(Records from a data source)
+ + + + +

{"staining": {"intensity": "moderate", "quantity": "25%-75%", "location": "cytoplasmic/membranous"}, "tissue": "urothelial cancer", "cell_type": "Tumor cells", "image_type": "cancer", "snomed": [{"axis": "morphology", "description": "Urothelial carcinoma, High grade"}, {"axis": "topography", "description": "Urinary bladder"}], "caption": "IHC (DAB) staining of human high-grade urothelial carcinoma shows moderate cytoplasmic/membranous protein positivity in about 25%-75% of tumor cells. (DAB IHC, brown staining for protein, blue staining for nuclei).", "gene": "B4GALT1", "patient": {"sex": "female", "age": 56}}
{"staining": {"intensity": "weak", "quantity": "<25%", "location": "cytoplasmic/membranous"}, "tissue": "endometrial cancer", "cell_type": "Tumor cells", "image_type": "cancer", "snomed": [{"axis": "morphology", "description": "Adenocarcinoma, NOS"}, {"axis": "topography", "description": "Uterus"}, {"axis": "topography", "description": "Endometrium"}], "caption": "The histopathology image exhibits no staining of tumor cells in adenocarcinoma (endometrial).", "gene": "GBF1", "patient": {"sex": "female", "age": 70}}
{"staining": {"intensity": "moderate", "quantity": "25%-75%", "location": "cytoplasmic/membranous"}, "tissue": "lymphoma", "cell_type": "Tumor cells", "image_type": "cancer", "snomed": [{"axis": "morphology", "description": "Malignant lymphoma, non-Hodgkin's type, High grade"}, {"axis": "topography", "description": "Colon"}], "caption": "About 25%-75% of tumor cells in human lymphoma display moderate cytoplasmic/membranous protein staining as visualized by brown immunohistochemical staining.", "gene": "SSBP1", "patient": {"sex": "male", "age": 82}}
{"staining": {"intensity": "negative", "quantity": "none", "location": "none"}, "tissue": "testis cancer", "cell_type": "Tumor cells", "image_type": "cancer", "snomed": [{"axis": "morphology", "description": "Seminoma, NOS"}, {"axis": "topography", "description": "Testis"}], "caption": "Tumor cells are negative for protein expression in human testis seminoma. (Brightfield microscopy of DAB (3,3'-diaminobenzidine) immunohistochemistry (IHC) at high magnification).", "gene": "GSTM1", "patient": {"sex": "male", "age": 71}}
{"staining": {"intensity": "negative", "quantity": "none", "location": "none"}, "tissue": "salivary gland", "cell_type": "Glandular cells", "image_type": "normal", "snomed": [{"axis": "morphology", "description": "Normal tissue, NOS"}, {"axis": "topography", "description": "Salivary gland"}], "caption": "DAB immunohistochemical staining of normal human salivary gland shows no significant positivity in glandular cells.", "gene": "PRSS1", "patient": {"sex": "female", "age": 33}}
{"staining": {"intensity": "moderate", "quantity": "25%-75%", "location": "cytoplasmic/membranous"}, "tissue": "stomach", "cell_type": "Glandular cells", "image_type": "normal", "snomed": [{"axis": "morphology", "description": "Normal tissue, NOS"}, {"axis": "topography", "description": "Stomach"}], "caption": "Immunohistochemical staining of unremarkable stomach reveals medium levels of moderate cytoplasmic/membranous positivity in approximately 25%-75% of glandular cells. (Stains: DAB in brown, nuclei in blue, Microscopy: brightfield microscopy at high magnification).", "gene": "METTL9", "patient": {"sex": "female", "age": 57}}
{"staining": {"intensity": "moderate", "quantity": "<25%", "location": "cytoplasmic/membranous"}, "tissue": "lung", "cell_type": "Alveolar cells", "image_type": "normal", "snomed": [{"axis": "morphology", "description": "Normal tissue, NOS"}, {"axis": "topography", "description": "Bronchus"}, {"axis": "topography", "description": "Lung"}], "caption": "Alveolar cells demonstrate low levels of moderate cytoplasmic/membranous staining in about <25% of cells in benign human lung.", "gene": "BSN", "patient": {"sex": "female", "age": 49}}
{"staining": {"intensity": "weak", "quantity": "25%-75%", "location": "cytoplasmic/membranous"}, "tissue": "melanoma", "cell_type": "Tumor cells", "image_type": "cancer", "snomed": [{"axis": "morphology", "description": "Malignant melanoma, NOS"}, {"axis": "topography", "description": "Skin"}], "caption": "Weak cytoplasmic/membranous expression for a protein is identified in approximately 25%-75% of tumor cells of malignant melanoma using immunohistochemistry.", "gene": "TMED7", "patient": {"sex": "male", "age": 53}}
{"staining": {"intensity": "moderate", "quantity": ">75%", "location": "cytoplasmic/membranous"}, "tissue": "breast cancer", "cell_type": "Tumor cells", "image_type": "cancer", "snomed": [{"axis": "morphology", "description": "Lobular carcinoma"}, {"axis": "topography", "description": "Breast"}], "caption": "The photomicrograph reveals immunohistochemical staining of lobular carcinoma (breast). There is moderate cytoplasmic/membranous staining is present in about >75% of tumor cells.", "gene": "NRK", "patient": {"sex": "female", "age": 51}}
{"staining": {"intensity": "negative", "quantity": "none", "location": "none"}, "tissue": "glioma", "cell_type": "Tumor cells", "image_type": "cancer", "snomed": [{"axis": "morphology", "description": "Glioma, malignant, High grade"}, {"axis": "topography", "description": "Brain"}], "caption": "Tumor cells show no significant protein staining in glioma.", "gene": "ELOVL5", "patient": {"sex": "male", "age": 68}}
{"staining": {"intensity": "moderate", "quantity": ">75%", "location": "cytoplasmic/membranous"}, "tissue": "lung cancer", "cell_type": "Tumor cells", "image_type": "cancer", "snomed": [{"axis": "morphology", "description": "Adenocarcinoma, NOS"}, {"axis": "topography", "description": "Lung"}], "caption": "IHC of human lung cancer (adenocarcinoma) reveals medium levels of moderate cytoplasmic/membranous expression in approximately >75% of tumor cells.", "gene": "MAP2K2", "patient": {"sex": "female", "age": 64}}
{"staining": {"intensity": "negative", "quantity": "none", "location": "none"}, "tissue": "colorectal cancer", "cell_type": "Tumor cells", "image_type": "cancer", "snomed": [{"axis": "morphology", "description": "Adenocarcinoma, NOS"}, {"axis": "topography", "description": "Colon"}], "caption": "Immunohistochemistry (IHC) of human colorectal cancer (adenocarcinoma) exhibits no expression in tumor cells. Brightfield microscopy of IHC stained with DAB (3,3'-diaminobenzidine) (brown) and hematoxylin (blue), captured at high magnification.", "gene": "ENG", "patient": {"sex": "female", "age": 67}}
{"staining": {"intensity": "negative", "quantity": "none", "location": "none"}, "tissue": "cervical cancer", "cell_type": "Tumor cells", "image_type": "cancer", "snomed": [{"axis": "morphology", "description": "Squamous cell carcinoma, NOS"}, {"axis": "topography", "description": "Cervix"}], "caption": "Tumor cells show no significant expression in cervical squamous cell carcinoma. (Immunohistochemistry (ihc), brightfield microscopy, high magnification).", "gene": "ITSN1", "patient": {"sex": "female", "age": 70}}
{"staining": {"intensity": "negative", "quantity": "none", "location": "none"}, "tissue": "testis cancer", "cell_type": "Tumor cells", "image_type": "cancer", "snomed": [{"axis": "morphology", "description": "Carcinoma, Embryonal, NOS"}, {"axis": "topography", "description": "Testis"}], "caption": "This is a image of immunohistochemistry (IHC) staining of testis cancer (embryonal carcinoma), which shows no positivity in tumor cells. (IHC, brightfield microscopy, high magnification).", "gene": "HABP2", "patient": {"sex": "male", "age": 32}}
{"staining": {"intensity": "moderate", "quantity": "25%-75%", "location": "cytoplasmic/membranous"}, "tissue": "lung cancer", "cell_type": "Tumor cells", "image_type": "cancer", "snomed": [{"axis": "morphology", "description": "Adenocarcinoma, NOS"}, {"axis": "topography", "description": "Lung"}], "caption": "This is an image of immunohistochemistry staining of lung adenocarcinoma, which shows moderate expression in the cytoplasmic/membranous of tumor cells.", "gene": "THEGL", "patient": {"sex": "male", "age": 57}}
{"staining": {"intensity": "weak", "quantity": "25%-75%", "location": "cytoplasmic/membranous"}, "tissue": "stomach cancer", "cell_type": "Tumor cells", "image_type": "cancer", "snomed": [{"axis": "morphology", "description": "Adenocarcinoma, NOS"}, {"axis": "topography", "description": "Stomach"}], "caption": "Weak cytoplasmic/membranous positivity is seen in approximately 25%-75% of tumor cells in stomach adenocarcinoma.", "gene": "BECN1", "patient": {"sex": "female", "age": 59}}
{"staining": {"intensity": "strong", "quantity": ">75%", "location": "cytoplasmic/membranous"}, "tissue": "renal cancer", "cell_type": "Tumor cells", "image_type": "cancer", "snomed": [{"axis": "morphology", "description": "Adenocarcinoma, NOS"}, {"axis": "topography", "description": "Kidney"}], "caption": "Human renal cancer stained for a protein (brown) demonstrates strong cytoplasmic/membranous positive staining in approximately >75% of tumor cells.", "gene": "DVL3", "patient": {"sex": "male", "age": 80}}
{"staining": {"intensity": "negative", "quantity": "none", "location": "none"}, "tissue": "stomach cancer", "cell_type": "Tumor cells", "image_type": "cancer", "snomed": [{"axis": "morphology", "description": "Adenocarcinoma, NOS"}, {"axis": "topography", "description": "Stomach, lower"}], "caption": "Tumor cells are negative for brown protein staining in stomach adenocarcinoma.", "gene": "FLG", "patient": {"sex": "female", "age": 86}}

+ + + + +

WHAT THE TASK ASKS> Whatever lies between the line containing "renal cancer stained" and the final line above, both included, must be returned exactly.

SOLUTION FOR THIS TASK>
{"staining": {"intensity": "strong", "quantity": ">75%", "location": "cytoplasmic/membranous"}, "tissue": "renal cancer", "cell_type": "Tumor cells", "image_type": "cancer", "snomed": [{"axis": "morphology", "description": "Adenocarcinoma, NOS"}, {"axis": "topography", "description": "Kidney"}], "caption": "Human renal cancer stained for a protein (brown) demonstrates strong cytoplasmic/membranous positive staining in approximately >75% of tumor cells.", "gene": "DVL3", "patient": {"sex": "male", "age": 80}}
{"staining": {"intensity": "negative", "quantity": "none", "location": "none"}, "tissue": "stomach cancer", "cell_type": "Tumor cells", "image_type": "cancer", "snomed": [{"axis": "morphology", "description": "Adenocarcinoma, NOS"}, {"axis": "topography", "description": "Stomach, lower"}], "caption": "Tumor cells are negative for brown protein staining in stomach adenocarcinoma.", "gene": "FLG", "patient": {"sex": "female", "age": 86}}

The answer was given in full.